И поверять сквозь лающую мглу

Великой речи грозную стрелу!..

 

Цитировать стихи Сорокина о любви к России я мог бы долго: их очень много, этих лирических стихов, и я воздерживаюсь от их цитирования лишь ради экономии места. В отношении к этой теме я бы сравнил Сорокина с поэтом эмиграции Георгием Ивановым, который тоже создавал целые циклы о любви к России. Однако Сорокин не только свою лирику, но и большие поэмы посвятил именно России, крупным историческим личностям, боровшимся за Русь против иноземцев. Я имею в виду такие поэмы как «Евпатий Коловрат», «Дмитрий Донской», «Бессмертный маршал» (о Георгии Жукове) и другие.

В этих поэмах, во многих стихотворениях Сорокин часто повторял следующий полемический приём: гневные тирады, направленные против давно канувших в небытие исторических сил и личностей (например, татаро-монгольских завоевателей, Лжедмитрия и т.д.), на самом деле целили в современных врагов России, в том числе, и во внутрироссийское сионистское лобби, и это хорошо понимал любой читатель. Ну как можно было не понять, например, следующие строки из поэмы «Дмитрий Донской»:

О ярость русских,

Правдивых глаз, прекрасных глаз;

И на широких, и на узких

Путях – остерегайтесь нас;

Глаза – в глаза, от русской боли

Вам не уйти, мы не простим,

Во имя Родины и воли

Глазастых мы детей растим;

Глаза – в глаза, свободой нашей,

Под цвет зарезанной зари,

Пришелец, будешь ты окрашен,

И мир разбудят звонари!

 

Итак, можно сказать, что Валентин Сорокин – поэт одной темы, одной мысли; он – певец русской идеи в её противостоянии с чужеземными идеями. Можно сказать, что он в поэзии делал то же самое, что в прозе Белов и Астафьев; хотя и Валентин Сорокин – автор нескольких книг прозы и публицистики. Его проза – резко протестная, это своего рода сатирические шаржи, что видно даже по названиям книг: «Биллы и дебилы: Роман в ярких документальных рассказах» (М., 2003), «Первая леди: проза» (М., 2007), «Макаки в полумраке: Очерки» (М., 2010).

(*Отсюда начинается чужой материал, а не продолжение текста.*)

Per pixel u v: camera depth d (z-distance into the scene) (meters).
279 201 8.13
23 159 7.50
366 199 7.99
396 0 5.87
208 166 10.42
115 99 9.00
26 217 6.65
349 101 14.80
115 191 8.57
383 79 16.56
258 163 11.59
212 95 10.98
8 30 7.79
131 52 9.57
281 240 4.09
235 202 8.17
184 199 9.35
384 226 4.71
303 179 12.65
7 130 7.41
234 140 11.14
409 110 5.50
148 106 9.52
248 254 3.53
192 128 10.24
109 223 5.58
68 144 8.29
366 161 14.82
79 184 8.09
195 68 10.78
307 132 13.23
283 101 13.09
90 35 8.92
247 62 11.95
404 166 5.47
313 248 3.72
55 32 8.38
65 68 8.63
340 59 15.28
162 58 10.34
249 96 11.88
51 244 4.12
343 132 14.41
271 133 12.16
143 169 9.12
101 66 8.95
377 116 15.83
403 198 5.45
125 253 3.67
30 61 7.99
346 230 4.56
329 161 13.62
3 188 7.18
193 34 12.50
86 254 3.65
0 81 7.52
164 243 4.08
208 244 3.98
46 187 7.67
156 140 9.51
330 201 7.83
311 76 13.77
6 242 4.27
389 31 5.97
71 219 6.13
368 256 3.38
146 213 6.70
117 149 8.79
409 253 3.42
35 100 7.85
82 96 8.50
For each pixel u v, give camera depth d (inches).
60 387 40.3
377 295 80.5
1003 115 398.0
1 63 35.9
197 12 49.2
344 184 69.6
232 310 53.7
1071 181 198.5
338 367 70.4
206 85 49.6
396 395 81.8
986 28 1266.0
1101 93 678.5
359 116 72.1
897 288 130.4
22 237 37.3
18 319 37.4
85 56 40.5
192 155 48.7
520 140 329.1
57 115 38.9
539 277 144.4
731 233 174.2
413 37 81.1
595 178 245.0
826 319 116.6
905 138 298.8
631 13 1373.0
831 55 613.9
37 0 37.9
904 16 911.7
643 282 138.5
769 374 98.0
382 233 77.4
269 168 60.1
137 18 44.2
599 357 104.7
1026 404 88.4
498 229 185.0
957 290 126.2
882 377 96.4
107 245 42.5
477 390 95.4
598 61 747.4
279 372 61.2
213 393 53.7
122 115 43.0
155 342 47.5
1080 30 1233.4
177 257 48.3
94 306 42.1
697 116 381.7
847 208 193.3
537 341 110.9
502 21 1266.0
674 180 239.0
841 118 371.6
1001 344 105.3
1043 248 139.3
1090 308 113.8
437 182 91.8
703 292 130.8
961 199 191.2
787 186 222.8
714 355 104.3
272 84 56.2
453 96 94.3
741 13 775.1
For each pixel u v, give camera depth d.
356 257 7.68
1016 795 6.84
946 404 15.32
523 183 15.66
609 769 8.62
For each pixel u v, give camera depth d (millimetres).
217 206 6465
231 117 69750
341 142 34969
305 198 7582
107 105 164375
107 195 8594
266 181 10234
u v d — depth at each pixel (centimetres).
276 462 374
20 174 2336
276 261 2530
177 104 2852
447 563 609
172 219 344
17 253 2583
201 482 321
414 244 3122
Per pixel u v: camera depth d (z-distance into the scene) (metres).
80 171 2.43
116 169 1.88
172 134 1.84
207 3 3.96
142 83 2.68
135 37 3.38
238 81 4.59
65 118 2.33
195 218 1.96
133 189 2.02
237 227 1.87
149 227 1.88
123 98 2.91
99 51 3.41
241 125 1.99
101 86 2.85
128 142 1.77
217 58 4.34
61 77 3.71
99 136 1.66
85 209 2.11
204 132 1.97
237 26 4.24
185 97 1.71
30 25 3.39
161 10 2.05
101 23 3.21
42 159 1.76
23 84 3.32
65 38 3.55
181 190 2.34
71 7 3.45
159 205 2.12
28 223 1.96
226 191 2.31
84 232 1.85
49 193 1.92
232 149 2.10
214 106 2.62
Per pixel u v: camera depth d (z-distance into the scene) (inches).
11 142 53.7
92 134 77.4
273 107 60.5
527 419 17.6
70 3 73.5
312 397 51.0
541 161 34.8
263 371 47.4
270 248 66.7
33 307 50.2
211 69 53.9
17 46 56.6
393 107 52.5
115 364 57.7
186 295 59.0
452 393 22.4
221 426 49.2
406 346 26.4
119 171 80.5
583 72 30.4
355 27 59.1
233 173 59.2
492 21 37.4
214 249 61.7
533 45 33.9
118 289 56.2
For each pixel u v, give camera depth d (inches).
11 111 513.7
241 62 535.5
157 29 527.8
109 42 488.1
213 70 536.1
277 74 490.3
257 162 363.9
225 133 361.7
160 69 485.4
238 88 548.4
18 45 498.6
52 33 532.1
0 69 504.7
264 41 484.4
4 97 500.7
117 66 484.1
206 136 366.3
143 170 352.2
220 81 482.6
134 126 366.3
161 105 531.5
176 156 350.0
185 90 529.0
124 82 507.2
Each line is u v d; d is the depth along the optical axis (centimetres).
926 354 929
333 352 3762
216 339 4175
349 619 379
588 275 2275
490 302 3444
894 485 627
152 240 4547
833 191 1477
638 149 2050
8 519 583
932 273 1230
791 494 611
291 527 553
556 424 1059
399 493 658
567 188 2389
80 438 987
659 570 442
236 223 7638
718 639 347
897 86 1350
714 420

Научиться называть врагом настоящего врага – вот что должен сделать русский человек. Этому учит поэзия Валентина Сорокина, и этому посвящена книга Лидии Сычёвой.

 

г. Санкт-Петербург

ПРИКРЕПЛЕННЫЕ ИЗОБРАЖЕНИЯ (1)

Комментарии

Комментарий #3585 11.02.2017 в 21:14

"...это два писателя равного значения" - одна из ключевых фраз рецензии. К сожалению, знают обоих писателей, искренних и серьёзных, - несколько тысяч человек. Тех, кто помнит или понимает контекст.
Но интерес к русской литературе советского и постсоветского периода неизбежно будет подниматься. И этот айсберг ещё оттает в наше безвременье, наполнив океан культуры свежей живой водой.